** Start Document text **

There's something to be said for the idea. When an FCM goes under, the first order of business is to move its client positions over to the surviving members of the CCP – a process known as porting. Next the failed firm's portfolio is auctioned off, with surviving members compelled to bid. Keeping capital rules in place could stifle bidding, with the bidders unwilling to pay high amounts to acquire assets that come with a tricky additional capital requirement.
The CFTC, however, didn't go for it, instead suggesting that non-clearing member firms should be allowed to participate in the auction instead. And perhaps this is a mistake – though it's understandable that the CFTC would be inclined to push back against any attempts to weaken or suspend capital standards, particularly at a time when one FCM has collapsed and its peers are likely to be under similar strain.
But the auction process is not the only point of concern in the CCP member default process, and it is probably not the most severe. Many of the CFTC's recommendations surround the porting process, rather than auctions – an area in which failure could have far-reaching consequences. For months, regulators and market participants have warned the porting process will overwhelm the few traders available to carry it out. There may be too few surviving FCMs to take over the client portfolios of a failed member – a situation that could worsen once leverage ratio limits come in – and those under stress themselves may be even less willing to do so.

** End Document text **

**Tasks to carry out**
(1) In the passage on clearing-house defaults, what is the process of moving a failed FCM's client positions over to the surviving members of the CCP called?
(2) Output the section of the passage on clearing-house defaults starting at "But the auction" and ending at "willing to do so.".
(3) Carry the passage on clearing-house defaults on past its final sentence.
The items below come from a different, unrelated source.

** Start Records supplied **

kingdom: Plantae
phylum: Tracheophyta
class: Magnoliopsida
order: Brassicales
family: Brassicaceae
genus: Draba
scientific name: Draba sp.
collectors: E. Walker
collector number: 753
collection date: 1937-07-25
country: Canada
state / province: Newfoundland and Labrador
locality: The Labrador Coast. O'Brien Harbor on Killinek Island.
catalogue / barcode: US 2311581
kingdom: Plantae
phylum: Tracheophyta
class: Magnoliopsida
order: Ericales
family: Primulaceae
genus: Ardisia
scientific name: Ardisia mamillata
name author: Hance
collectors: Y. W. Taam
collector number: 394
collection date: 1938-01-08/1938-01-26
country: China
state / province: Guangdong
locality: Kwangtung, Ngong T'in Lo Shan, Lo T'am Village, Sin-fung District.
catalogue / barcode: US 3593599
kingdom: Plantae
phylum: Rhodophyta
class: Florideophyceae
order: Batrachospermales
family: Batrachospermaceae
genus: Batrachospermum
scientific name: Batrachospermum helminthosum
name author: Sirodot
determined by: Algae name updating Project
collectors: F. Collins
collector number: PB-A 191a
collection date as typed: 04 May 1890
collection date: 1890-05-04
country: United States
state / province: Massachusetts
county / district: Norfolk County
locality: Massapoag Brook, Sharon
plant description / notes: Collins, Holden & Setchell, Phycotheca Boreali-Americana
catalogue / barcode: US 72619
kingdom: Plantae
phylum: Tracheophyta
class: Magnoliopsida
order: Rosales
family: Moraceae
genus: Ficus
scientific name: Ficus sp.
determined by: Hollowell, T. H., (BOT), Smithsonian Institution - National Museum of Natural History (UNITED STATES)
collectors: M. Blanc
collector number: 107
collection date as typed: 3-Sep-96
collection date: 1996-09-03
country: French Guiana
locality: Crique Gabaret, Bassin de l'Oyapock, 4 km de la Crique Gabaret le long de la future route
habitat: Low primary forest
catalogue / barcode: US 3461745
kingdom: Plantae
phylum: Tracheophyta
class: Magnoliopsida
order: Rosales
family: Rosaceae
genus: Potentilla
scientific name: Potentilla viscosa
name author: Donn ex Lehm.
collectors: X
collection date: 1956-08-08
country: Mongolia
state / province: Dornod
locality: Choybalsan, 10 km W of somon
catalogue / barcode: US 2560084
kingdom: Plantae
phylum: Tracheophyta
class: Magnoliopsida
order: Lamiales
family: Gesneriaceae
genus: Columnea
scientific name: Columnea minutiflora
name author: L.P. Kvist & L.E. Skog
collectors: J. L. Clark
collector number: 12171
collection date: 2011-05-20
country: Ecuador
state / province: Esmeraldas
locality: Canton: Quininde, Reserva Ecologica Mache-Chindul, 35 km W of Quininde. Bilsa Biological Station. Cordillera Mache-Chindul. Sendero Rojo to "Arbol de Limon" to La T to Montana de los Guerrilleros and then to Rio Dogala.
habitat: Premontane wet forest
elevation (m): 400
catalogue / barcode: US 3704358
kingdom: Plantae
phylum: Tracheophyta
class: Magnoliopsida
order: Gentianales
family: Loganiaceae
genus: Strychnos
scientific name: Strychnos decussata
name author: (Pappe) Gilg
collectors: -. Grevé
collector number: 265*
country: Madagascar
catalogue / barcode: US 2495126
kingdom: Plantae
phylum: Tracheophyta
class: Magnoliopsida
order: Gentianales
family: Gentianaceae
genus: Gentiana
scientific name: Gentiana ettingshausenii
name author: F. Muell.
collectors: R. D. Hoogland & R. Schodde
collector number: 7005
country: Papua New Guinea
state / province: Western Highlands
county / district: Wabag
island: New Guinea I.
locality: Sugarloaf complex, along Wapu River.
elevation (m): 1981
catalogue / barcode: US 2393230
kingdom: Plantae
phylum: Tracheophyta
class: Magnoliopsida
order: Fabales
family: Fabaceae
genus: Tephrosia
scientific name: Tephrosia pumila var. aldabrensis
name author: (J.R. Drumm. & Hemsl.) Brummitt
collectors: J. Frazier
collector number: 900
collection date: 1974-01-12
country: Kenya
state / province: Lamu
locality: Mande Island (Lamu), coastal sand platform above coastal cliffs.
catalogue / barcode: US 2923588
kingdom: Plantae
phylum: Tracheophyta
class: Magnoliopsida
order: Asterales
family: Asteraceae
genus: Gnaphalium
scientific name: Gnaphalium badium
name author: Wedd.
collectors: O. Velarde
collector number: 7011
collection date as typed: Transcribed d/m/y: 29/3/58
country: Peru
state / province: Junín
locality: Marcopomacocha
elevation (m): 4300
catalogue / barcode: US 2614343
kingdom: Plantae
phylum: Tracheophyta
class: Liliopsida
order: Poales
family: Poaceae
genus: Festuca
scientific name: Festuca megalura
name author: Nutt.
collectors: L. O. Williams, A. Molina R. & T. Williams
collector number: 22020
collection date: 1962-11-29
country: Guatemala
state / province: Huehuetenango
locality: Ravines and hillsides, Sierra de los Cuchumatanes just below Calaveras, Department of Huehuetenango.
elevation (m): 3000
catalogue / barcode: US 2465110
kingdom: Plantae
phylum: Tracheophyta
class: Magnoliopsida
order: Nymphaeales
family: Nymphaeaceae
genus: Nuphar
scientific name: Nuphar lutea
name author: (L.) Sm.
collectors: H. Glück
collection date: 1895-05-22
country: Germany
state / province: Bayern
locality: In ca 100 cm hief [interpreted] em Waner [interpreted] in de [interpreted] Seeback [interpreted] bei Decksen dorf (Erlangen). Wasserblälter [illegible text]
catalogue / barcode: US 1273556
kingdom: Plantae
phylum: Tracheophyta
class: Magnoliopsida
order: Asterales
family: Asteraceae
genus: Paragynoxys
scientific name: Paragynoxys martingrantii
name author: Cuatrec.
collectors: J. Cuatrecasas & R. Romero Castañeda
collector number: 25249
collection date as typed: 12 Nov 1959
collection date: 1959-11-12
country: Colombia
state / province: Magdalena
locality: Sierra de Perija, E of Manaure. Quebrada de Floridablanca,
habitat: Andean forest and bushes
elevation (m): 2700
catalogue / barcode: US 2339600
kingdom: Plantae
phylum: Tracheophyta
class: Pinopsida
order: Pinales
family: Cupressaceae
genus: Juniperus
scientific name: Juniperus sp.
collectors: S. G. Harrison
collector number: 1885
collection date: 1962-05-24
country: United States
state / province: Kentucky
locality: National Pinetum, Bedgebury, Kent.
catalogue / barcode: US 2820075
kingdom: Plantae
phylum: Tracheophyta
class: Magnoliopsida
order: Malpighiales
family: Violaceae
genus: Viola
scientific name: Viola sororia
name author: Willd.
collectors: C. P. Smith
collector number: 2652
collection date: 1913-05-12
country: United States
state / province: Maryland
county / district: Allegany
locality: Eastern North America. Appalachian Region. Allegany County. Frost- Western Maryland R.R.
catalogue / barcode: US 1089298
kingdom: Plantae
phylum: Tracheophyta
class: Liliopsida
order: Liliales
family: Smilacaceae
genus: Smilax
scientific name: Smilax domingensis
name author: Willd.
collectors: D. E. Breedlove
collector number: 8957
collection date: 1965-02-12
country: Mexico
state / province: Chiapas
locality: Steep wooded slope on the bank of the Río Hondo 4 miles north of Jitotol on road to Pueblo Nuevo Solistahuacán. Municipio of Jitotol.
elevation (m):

** End Records supplied **

**Exercise answers**
(1) It is called porting.

(2)
But the auction process is not the only point of concern in the CCP member default process, and it is probably not the most severe. Many of the CFTC's recommendations surround the porting process, rather than auctions – an area in which failure could have far-reaching consequences. For months, regulators and market participants have warned the porting process will overwhelm the few traders available to carry it out. There may be too few surviving FCMs to take over the client portfolios of a failed member – a situation that could worsen once leverage ratio limits come in – and those under stress themselves may be even less willing to do so.

(3)
A great deal of attention has been paid to the risks of the CCPs themselves failing, and the situation here gives cause for guarded confidence, although the real test of dealing with a major CCP failure has yet to come. But the CFTC's recommendations highlight the importance, not least from a systemic contagion point of view, of properly stress-testing member default procedures at each CCP. Failure here could be much more damaging than a low-priced auction sell-off of a failed FCM's assets.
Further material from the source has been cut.